As an immigrant, the best thing you can do for your health is to continue eating the same amount of fruit and vegetables as you used to eat in your first country. The same can be said about meat. How much meat did you use to eat in your country? Keep it the same. The Canadian barbeque tradition is great, but that is also a recipe for heart disease and obesity if you eat that much meat all the time. Again, you will probably hear ‘Canadian beef’ advertised on TV – remember that the farmers are subsidised and the government wants you to go and buy it.

Many Canadians don’t know that if they go to a restaurant and order, for example, a small steak or a chicken souvlaki dinner, it contains more protein than their body can digest and use at one time. The portions are simply too big!

Many Canadians believe that meat is the only source of protein.

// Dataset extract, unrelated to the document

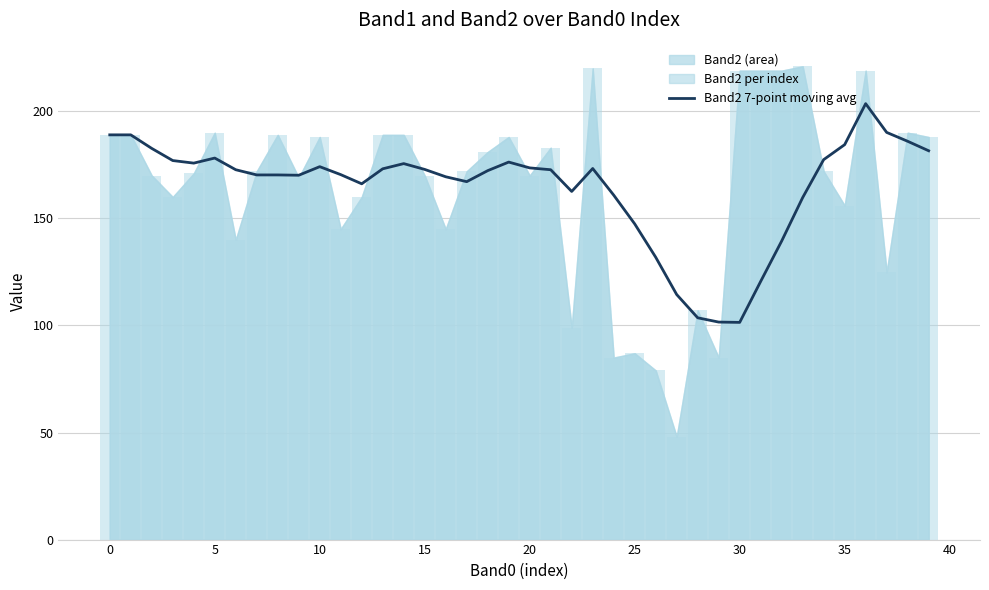

What is the lowest value of the Band2 7-point moving avg series?

101.4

They often don’t know that beans (like soy) and lentils, grains (like rice), nuts (like peanuts), seeds and vegetables (especially sea vegetables) all contain protein as well.

Another problem with meat is that regular meat (not organic) usually contains growth hormones and antibiotics. Growth hormones make the animals grow faster and bigger. And, when people eat that meat, their bodies can also grow faster and bigger. It’s not good for your children especially, so make sure your family don’t eat too much meat.


As an immigrant, if you are healthy now, the best thing you can do for your health is NOT to change your diet much. Keeping it rich in fruits and vegetables and going low on milk products and meat will ensure you enjoy a better quality of life in your new country.